Польша распадается. Её распадом не может не воспользоваться соседняя Чехия. Её великий князь Брячислав, замысливший в свой черед создать огнем и мечом великое Чешское государство по меньшей мере до Балтики и, возможно, до Киева, поскольку дурной пример заразителен. Без сопротивления берет он южные области Польши, Мазовия и Поморья отделяются сами и провозглашают свою независимость.
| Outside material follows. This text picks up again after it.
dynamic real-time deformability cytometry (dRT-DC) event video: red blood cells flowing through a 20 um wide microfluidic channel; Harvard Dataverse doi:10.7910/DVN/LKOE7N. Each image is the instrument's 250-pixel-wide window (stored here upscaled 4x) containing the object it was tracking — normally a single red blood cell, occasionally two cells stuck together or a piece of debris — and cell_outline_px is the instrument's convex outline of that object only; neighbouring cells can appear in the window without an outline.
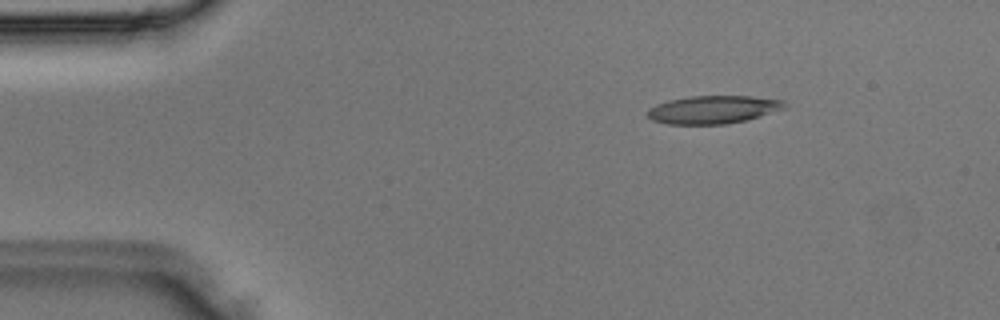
{"species": "Egyptian fruit bat (a non-hibernating species)", "species_latin": "Rousettus aegyptiacus", "temperature_condition": "room temperature", "stored_images_in_passage": 3, "camera_frame_rate_fps": 3000, "um_per_image_px": 0.085, "animal": {"sex": "male"}, "frame": {"image": 1, "passage_image": 2, "time_ms": 0.333, "image_size_px": [1000, 320], "cell_outline_px": [[788, 104], [784, 108], [748, 120], [724, 124], [668, 124], [652, 120], [648, 116], [648, 108], [656, 104], [668, 100], [688, 96], [752, 96], [784, 100]], "centroid_in_image_um": [60.62, 9.31], "position_along_channel_um": 24.4, "area_um2": 22.43}}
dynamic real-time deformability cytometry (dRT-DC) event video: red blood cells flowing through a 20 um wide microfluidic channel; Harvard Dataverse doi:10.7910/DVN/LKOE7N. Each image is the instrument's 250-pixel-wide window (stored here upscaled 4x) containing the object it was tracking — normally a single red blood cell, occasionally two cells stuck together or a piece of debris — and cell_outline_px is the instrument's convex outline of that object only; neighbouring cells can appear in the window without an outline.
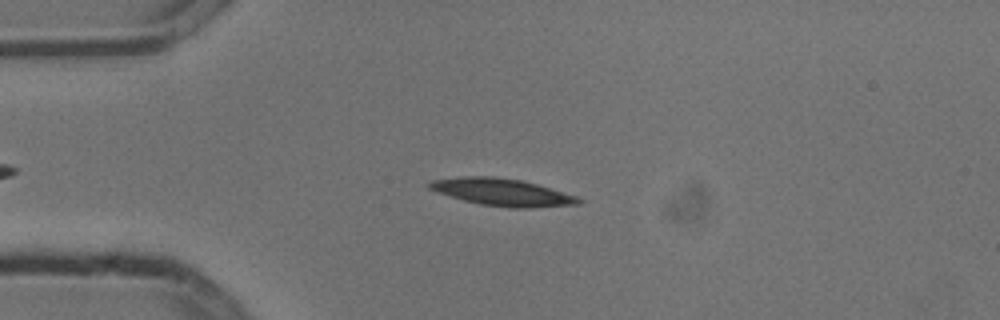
{"species": "common noctule bat (a hibernating species)", "species_latin": "Nyctalus noctula", "temperature_condition": "cold", "stored_images_in_passage": 6, "camera_frame_rate_fps": 3000, "um_per_image_px": 0.085, "animal": {"sex": "male", "body_mass_g": 13.3}, "frame": {"image": 1, "passage_image": 2, "time_ms": 0.333, "image_size_px": [1000, 320], "cell_outline_px": [[584, 200], [580, 204], [532, 208], [508, 208], [480, 204], [464, 200], [428, 188], [428, 184], [432, 180], [464, 176], [492, 176], [520, 180], [536, 184], [576, 196]], "centroid_in_image_um": [42.73, 16.34], "position_along_channel_um": 42.3, "area_um2": 23.41}}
Польша может ждать помощи только от Казимира. Казимир обращается за помощью к германскому императору. У германского императора у самого хлопот полон рот. Граждане Милана изгоняют аристократов и образуют коммуну, Ломбардия таким образом отпадает, а без Ломбардии казна императора Священной Римской империи становится бедней на две трети, собственные вассалы сопротивляются императорской власти и не вносят даней в казну, Готфрид Бородатый объявляет Лотарингию независимой, венгерский король врывается в Австрию и становится хозяином в Вене.
Все-таки Генрих 111, страшась ко всем своим бедам ещё усиления Чехии, уделяет ему пятьсот пехотинцев. В обмен на них Казимир признает себя вассалом германского императора, а Польша вместо великой державы вдруг обращается в его лен, обязанный ему повиновением, данями и военной помощью на случай войны.
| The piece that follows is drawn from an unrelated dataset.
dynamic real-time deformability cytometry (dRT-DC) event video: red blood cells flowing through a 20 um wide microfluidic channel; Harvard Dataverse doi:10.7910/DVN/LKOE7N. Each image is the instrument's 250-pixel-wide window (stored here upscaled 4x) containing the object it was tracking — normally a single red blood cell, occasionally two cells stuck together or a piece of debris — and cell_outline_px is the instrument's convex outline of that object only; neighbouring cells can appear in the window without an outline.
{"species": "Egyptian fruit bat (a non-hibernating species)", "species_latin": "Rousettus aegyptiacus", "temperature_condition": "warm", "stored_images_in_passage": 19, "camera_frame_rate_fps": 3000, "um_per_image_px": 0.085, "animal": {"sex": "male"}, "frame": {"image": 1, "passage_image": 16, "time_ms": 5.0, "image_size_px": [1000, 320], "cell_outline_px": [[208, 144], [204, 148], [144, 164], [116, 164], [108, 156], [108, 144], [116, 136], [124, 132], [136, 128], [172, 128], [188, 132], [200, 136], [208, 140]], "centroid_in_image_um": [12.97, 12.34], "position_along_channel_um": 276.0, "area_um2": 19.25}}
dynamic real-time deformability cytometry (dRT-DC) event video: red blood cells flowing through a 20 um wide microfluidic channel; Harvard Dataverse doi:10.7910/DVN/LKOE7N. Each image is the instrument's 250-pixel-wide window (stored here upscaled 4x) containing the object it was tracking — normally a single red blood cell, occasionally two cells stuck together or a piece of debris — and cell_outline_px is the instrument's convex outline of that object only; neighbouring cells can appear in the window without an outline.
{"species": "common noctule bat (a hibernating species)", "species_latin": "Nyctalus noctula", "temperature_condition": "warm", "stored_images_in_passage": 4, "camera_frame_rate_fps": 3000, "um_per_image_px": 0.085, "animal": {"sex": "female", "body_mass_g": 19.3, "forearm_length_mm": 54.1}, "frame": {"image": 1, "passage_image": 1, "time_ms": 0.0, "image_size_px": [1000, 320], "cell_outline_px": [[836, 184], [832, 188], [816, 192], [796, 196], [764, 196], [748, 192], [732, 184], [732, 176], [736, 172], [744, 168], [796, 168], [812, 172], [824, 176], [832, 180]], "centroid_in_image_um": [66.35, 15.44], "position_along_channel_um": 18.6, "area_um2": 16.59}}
В результате договоренности с такими уступками германский император и польский великий князь предпринимают совместные действия. Император нападает на Чехию. Брячиславу не удается устоять против немцев. Он признает себя вассалом Священной Римской империи и отказывается от продвижения в Польшу, однако оставляет за собой часть Силезии, наиболее богатую провинцию Польши.
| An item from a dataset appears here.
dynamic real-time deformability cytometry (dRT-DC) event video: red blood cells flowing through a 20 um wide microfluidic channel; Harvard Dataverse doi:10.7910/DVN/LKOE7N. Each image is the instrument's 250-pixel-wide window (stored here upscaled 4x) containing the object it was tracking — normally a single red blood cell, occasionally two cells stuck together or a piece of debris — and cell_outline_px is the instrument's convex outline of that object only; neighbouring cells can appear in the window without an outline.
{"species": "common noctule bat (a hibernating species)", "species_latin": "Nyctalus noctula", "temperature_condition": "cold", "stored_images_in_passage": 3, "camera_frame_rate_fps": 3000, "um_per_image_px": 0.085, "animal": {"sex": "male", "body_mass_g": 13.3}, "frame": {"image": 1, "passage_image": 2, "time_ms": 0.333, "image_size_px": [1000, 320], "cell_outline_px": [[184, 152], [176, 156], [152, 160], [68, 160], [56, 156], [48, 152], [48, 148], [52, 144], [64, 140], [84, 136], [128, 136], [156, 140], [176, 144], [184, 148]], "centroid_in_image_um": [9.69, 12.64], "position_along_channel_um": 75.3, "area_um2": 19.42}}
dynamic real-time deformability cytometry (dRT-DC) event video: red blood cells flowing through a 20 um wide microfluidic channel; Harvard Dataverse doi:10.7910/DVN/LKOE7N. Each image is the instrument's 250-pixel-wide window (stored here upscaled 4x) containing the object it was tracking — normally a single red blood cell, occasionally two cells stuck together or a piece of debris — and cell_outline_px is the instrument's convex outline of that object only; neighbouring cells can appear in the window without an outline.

Казимиру оказывается достаточно и пятисот пехотинцев, чтобы вернуть себе польский престол. Но что это за престол? Всего лишь обломки. Силезия отторгнута чехами, Мазовия и Поморья объявили себя независимыми, сам он со всеми потрохами принадлежит императору, который, в свою очередь, силится вернуть себе Лотарингию и Ломбардию.
Не менее безобразно положение Восточной Римской империи. Михаил Калафат забывает клятвы и слезы на другой день после внезапной своей коронации. Никчемный, безродный, он ненавидит венценосную Зою, которая по своей женской слабости усыновили его и обрядила в порфиру. Правда, своим распутством она может вывести из себя кого хочешь, однако Михаил почему-то не считает распутство большим преступлением, измышляет против неё самые нелепые обвинения, вплоть до того, что она будто бы пыталась его отравить, в конце концов арестовывает её, слава Богу, убить не решается, но заточает в тюрьму.
Такой подлости, преподнесенной своей благодетельнице, могло бы быть оправдание, хотя бы и слабое, если бы после неё Михаил предался делам управления, вошел в нужды народные, сделал бы хоть что-нибудь для смягчения обременяющих его нужд или, на худой конец, осенил свой венец парой-тройкой побед.
Так ведь нет. Михаил Калафат сместил всех прежних чиновников, уже разбогатевших на казнокрадстве и взятках, заменил их родней, приятелями и лизоблюдами, которые во все тяжкие принялись богатеть всё тем же казнокрадством и взятками, и предался самым низменным наслаждениям.